The history of self-immolation has its origins in Asia where it has been practised for many centuries, in particular by certain Hindu and Buddhist sects which have actively condoned its use. Indeed the first recorded instance is said to have been by Sati, one of the wives of the Hindu god Shiva, who according to myth married against her father’s wishes and then burned herself to death after her father insulted her husband.” (Mohamed Bouazizi and Modern Self-Immolation by Sean Patrick Bell)

Dalai Lama
Dalai Lama: “According to Buddhist psychology, most of our troubles are due to our passionate desire for and attachment to things that we misapprehend as enduring entities. The pursuit of the objects of our desire and attachment involves the use of aggression and competitiveness as supposedly efficacious instruments. These mental processes easily translate into actions, breeding belligerence as an obvious effect. Such processes have been going on in the human mind since time immemorial, but their execution has become more effective under modern conditions. What can we do to control and regulate these ‘poisons’ – delusion, greed, and aggression? For it is these poisons that are behind almost every trouble in the world.”

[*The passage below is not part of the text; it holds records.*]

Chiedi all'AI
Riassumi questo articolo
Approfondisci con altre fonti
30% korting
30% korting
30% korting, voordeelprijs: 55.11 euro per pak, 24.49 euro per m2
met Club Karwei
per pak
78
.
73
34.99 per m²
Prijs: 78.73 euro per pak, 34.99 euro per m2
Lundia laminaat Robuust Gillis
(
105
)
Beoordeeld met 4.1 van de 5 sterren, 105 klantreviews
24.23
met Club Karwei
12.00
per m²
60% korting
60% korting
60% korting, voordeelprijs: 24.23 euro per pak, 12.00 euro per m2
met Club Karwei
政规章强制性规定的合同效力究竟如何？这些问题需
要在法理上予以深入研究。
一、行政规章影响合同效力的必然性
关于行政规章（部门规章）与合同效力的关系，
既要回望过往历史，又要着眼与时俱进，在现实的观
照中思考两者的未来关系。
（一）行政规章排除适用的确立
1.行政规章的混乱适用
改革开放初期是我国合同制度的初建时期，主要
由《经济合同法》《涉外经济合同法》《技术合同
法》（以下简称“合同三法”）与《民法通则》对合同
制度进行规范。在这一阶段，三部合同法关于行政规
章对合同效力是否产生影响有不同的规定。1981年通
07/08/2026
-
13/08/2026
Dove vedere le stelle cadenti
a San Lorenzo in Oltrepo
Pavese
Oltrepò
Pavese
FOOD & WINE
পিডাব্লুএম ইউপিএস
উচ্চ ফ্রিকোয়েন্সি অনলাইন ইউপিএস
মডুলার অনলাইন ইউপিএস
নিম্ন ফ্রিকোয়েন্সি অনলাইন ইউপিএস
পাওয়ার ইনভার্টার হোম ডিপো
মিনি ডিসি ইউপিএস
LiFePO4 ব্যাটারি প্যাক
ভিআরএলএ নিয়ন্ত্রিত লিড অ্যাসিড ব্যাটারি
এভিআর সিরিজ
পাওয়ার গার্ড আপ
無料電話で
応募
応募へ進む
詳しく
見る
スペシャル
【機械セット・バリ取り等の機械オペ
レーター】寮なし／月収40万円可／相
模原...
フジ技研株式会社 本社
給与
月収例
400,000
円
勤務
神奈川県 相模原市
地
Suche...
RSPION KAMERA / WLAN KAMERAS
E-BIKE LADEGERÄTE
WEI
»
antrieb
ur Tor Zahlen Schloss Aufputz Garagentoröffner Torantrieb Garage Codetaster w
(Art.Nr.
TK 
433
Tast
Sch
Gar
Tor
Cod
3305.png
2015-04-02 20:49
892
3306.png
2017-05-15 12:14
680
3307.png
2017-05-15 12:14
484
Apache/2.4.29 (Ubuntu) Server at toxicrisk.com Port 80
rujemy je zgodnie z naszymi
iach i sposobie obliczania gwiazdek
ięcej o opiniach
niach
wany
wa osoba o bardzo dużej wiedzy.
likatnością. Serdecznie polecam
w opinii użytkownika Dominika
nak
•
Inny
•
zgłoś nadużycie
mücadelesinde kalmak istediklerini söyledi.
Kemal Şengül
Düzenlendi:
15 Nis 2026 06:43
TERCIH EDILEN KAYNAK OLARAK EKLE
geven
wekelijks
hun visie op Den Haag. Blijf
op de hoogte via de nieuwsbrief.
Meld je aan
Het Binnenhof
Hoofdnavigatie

The Dalai Lama, a lifelong champion of non-violence, candidly stated that terrorism cannot be tackled by applying the principle of ahimsa because the minds of terrorists are closed. “It is difficult to deal with terrorism through non-violence,” the Tibetan spiritual leader said delivering the Madhavrao Scindia Memorial Lecture here (in New Delhi, in 2009). He termed terrorism as the worst kind of violence which is not carried by a few mad people but by those who are very brilliant and educated. “They (terrorists) are very brilliant and educated…but a strong ill feeling is bred in them. Their minds are closed,” the Dalai Lama said.

And of course the most profound kind of terror is wielded by the state, run by governments, efficient and overwhelming in its use of force.

The Dalai Lama emphasizes that non-violence is action not passivity. He said that you can’t judge non-violence by appearances, and offered an example of a good teacher working with sometimes difficult children. This teacher might raise her voice, she might appear tough, even angry sometimes. But her heart is golden, her intentions are good. She wants to help the children, using skillful means. On the other hand, what if someone wants to cheat you out of your money, how do they appear? They might smile, they treat you kindly, they look like the very heart of non-harming, but if their intention is to cheat you then there is harming in their language along with dishonestly. Non-violence comes out of a genuine sense of concern for another’s well being. Timidly withdrawing and not relating to anyone is not non-violence. But if you have an opportunity to act and abstain from violence, that is real non-violence in action. Non-violence happens at the edge of violence.

Situational Ethics
The Lotus Sutra critiques traditional descriptions of non-violence. Non-violence exists as an idea of action motivated by intention, but TLS adds this piece: it must be effective. It can never be only an ideology.

How to be non-violence? How to see other beings as Buddhas? How to extend this generous compassion to all beings, including sidewalks, trees and clouds, so that when you take action to protest the pipeline that is aimed at your land, non-violence is practiced on behalf of future generations? This view of non-violence takes it away from an ideology and resituates it as a practice of situational ethics.

The Buddha was not someone born 2600 years ago who got enlightened under a tree. The Buddha is you enlightening all beings right now and sometimes at the edge of violence.